Uitgangspunt = rechtskeuze
De eerste vraag is of de werkgever en de werknemer in de arbeidsovereenkomst een rechtskeuze hebben gemaakt. Een rechtskeuze betekent dat er in het contract staat welk recht van toepassing is. Vaak staat in arbeidsovereenkomst wel een artikel in de trant van: “Op deze arbeidsovereenkomst is Nederlands recht (of Duits, Engels, etc.) van toepassing.”.

Uitzondering = bescherming van dwingend recht
Stel dat er een rechtskeuze is gemaakt in een overeenkomst, dan is daarmee de keuze nog niet definitief. Volgens artikel 8 lid 1 van de Rome I Verordening mag een rechtskeuze er namelijk “niet toe leiden dat de werknemer de bescherming verliest welke hij geniet op grond van bepalingen waarvan niet bij overeenkomst kan worden afgeweken op grond van het recht dat (…) toepasselijk zou zijn geweest bij gebreke van een rechtskeuze.”.

Hoe kies je dan?
Als er geen rechtskeuze is gemaakt, dan moet je gaan kijken welk recht van toepassing is. Artikel 8 lid 2 van de Rome I Verordening geeft aan dat dan het recht van toepassing is “van het land waar of, bij gebreke daarvan, van waaruit de werknemer ter uitvoering van de overeenkomst gewoonlijk zijn arbeid verricht”. Je kijkt dus waar de werknemer werkt of van waaruit (bijv. zijn woonhuis) de werknemer werkt.

Kennelijk nauwere band?
Stel dat een Nederlandse werknemer in Nederland zijn werk verricht voor een Duits bedrijf. Dan kun je dus zeggen dat Nederlands recht van toepassing is. Maar in artikel 8 lid 4 van de Rome I Verordening staat nog een laatste check. De check van de kennelijk nauwere band. Als uit alle omstandigheden blijkt dat de arbeidsovereenkomst toch een kennelijk nauwere band heeft met – in ons voorbeeld – Duitsland, dan is toch het Duits recht van toepassing.

Hoe stel je nu vast of er een kennelijk nauwere band is met het ene land dan met het andere land? Op 29 mei 2020 kwam er een arrest van de Hoge Raad hierover.

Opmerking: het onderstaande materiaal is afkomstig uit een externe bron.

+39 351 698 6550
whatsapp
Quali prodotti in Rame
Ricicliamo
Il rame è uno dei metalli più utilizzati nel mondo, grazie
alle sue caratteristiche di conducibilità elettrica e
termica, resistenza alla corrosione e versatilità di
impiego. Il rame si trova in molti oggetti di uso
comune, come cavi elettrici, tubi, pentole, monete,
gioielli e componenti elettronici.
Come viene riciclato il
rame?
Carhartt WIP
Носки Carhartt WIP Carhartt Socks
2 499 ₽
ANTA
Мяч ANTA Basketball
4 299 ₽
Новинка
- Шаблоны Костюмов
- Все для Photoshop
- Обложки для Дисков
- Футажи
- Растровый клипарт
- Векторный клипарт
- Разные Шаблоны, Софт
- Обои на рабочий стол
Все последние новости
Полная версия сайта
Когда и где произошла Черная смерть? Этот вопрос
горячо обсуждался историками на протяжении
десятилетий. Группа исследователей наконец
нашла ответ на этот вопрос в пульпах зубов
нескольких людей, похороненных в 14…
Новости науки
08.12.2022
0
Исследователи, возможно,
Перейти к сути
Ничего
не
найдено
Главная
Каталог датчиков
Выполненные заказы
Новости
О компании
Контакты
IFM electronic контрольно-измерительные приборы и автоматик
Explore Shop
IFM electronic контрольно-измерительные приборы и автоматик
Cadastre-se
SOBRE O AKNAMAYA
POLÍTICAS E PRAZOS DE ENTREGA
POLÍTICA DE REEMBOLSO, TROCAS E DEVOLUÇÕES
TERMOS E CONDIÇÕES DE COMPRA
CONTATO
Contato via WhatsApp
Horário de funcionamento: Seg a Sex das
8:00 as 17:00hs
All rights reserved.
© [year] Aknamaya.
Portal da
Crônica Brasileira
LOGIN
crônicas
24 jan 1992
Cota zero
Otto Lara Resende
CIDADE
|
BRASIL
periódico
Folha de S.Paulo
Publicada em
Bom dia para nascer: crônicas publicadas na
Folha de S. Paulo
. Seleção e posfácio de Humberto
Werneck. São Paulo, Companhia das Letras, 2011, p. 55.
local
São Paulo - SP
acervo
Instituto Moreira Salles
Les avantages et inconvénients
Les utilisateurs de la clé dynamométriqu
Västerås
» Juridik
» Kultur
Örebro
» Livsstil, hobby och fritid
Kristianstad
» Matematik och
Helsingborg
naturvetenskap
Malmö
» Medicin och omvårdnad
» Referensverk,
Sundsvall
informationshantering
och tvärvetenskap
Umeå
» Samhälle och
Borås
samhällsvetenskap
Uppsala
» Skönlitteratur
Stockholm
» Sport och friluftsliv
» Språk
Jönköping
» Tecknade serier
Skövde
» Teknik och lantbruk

Turistik Hava – Corendon Airlines
In deze zaak ging het om het Turkse bedrijf Turistik Hava. Dit bedrijf verzorgt onder de naam Corendon Airlines passagiersvluchten, onder meer tussen Nederland en Turkije. Er was een copiloot die bij Turistik Hava in dienst was. De copiloot woont in Nederland en heeft de Nederlandse nationaliteit. In de arbeidsovereenkomst was een rechtskeuze gemaakt voor Turks recht. De copiloot werd ontslagen. Hij vocht zijn ontslag aan naar Nederlands recht.

Nederlands recht
De kantonrechter en het gerechtshof waren beiden van oordeel dat op grond van artikel 8 lid 2 van de Rome I Verordening het Nederlands recht van toepassing was. In de arbeidsovereenkomst stond duidelijk dat de standplaats van de werknemer Amsterdam was. Toch ging Turistik Hava in cassatie bij de Hoge Raad.

Waarom in cassatie?
Waarom ging Turistik Hava in cassatie? Vanwege de discussie over de kennelijk nauwere band. Turistik Hava vond dat het gerechtshof bij het oordeel dat er geen kennelijk nauwere band was met Turkije, geen rekening heeft gehouden met alle omstandigheden die door Turistik Hava waren aangevoerd. Zo had Turistik Hava onder meer aangevoerd:

  • De copiloot bestuurde alleen vliegtuigen van Turistik Hava, die allemaal zijn ingeschreven in Turkije;
  • De copiloot was in het bezit van een door de Turkse staat uitgereikte vliegbevoegdheid;
  • Turistik Hava is als Turkse luchtvaartmaatschappij verplicht om Turks recht overeen te komen met bestuurders van vlieguitgen;
  • Zonder een Turks contract mogen piloten geen Turkse vliegtuigen besturen;
  • De copiloot had een Turkse werkvergunning;
  • De medische keuringen van de copiloot vonden plaats in Turkije.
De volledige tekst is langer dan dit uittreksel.